With hundreds of applicants per place for Spring weeks, internships and entry level jobs, investment banking is perhaps the most competitive sector in the graduate labour market. In this first of two blogs, a University of Warwick undergraduate shares his experience of the application process.
“Most of the banks will come to campus and run networking and information events in the Autumn term and you should absolutely attend these. They always bring alumni which are usually very recent graduates with something in common with you and can be a goldmine of knowledge! The applications can go from being very generic to very niche and are very time-consuming, I remember spending 2/3 hours a day for a couple of weeks on this process.
The first stage is usually CV, cover letter and then typically motivational questions on the on-line application. For your CV make sure it is one page, it is better for the reader when it is concise. Your cover letter is super important, I have heard from different recruiters that they don’t matter, all the way to they are a defining part. My attitude is: why risk it? The idea of a cover letter is you are telling the company a little more than your CV can, and it is a bit more personal. I usually structure it in a format such as, what I am applying for, why that company, why me and what skills I possess that make me suitable for the applied role. Make sure to check the company’s values when creating your cover letter, highlighting that you recognise those values can’t harm your application!
The application form questions take a lot longer than one might expect. My advice for this is really to think about the question, try to tie in the company values and the skills for the job into your answer but be genuine! I am a big believer in if you try to fit yourself for the role, you will not enjoy it. I guess my key takeaway for this is to do your research. Marketline was an incredibly useful resource, providing company summaries and history, use this!
Next usually comes the tests. Some companies will screen your application before this stage, some will send the tests straight away. The tests usually fall into 3 categories (although as of this year it is now 5): numerical, verbal, logic, situational and immersion/job simulation. The numerical is exactly what it sounds like, a mixture of graph reading, basic arithmetic and some percentages. Doing a maths-based degree I found them easy but so can anybody with enough practice.
There are a lot of practice tests on-line so make the most of them. The verbal reasoning is a bit like what we did in the early stages of English GCSE. You have to interpret sentences and phrases from a large body of text. This once again is just a matter of practice and not rushing. You are against the clock but try to take your time. The logic tests are my personal favourite, your job is to spot patterns and sequences. Once again practice really is your best friend here. Situational judgement tests are trying to work out if your personality is correct for the job. For these you need to consider what is an appropriate response to the situations, you can’t really practice these. Just make sure you read through the question and answers thoroughly before answering.
Job simulation is brand new it seems this year, this involves all assessments simultaneously as you work with live situations. They are really well set-up and you just need to practice the individual elements. If you make it through this part, congratulations! The next stage is usually a phone interview.

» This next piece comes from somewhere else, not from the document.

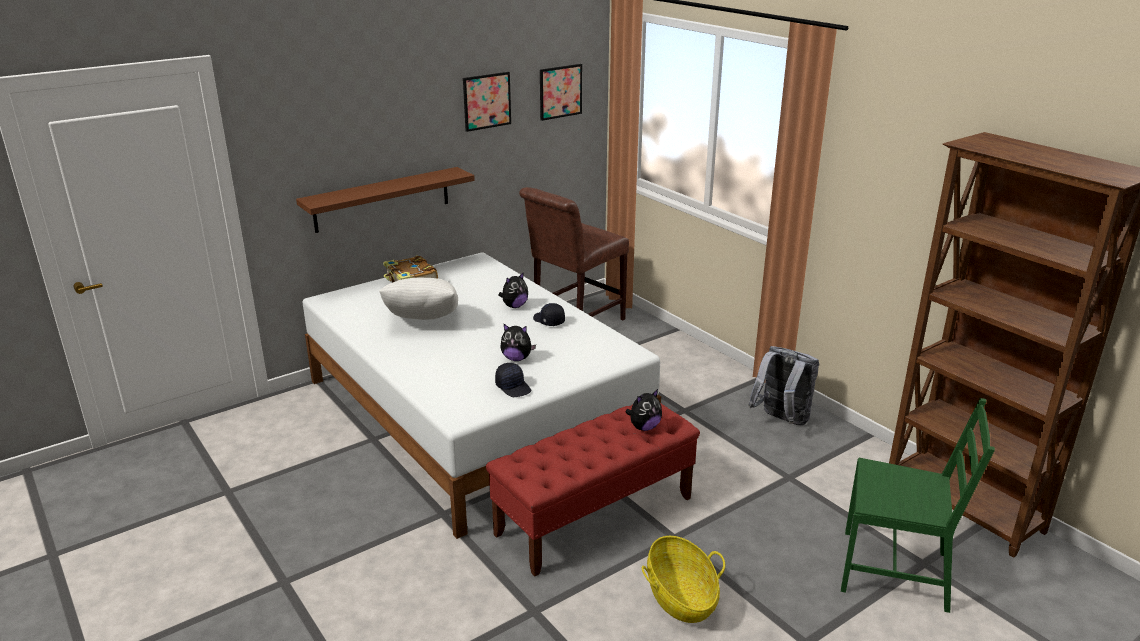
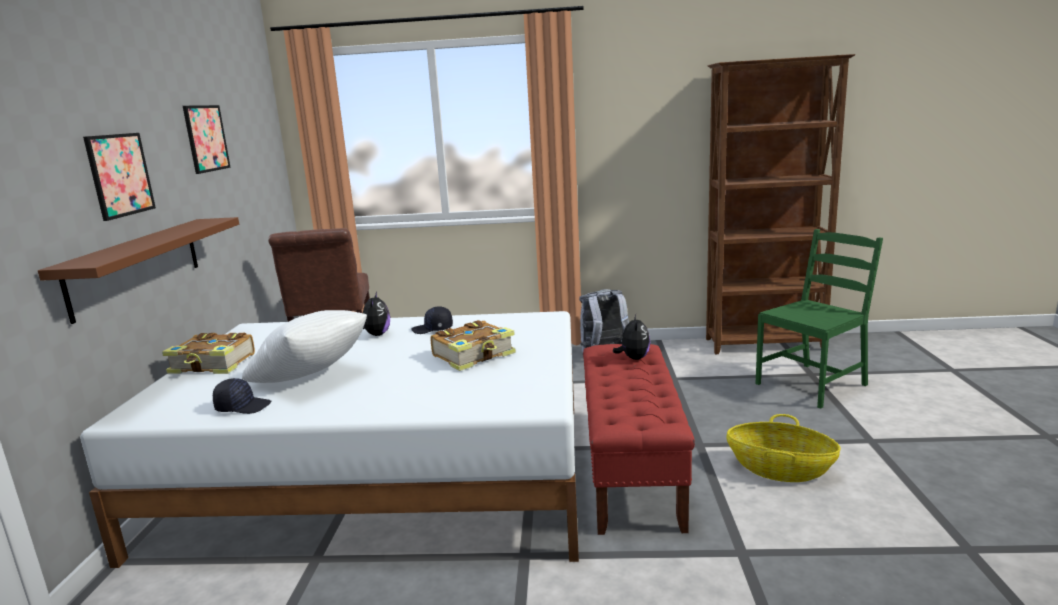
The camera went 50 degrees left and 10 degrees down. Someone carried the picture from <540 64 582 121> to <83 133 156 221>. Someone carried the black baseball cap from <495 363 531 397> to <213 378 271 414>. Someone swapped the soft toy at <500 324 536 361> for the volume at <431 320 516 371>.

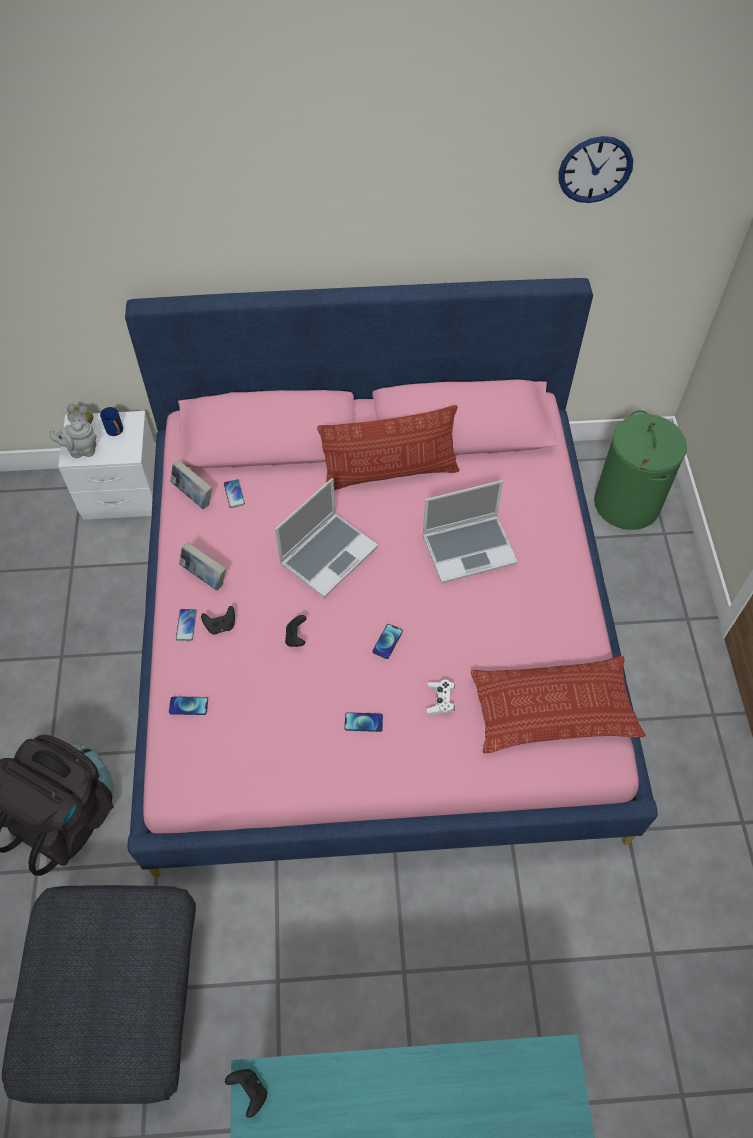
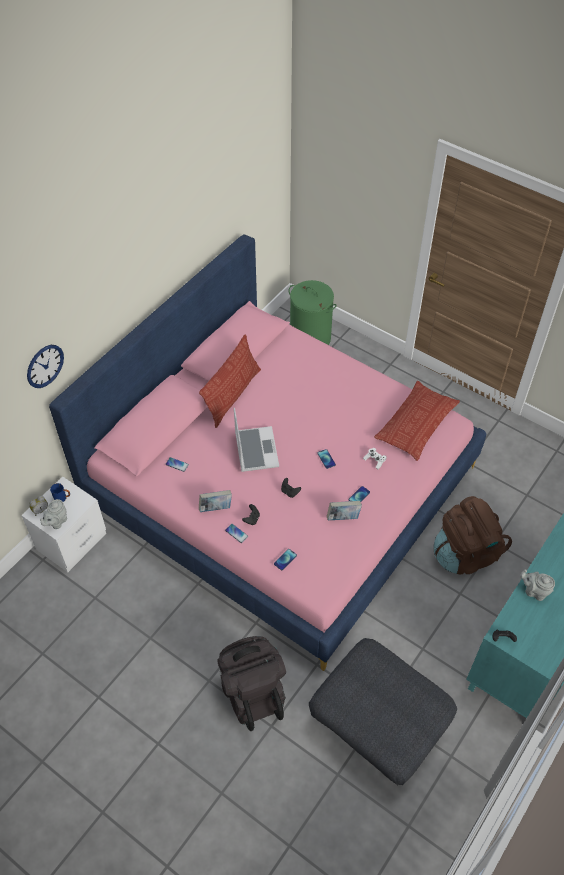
The camera went 50 degrees left and 5 degrees down. Someone carried the wall clock from <559 136 633 203> to <27 345 64 388>. Someone carried the volume from <170 460 212 509> to <327 501 362 520>. Someone put down the brown backpack at <433 496 512 574>. Someone put down the gray tea pot at <520 569 555 601>. Someone took away the notebook computer at <422 480 518 583>.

This doesn’t need to be a cause for concern if you have done enough research and know a bit about the industry you will be absolutely fine. These interviews are usually testing basic knowledge and checking ‘fit’. If they could work with you for 80+ hours a week, that is usually a good sign! Typical questions are usually of the form:
- ‘Why this company?’
- ‘Why Investment banking?’
- ‘Tell me about some recent news.’
- ‘Where do you see yourself in 5 years?’
- ‘Tell me about a time you failed at something.’
My biggest piece of advice for these is using the STAR approach – Situation, Task, Action and Result. Having used it, I think it is wonderful way to set out the answer well. But I think the conclusion is really important, what did you personally contribute and learn from this experience?”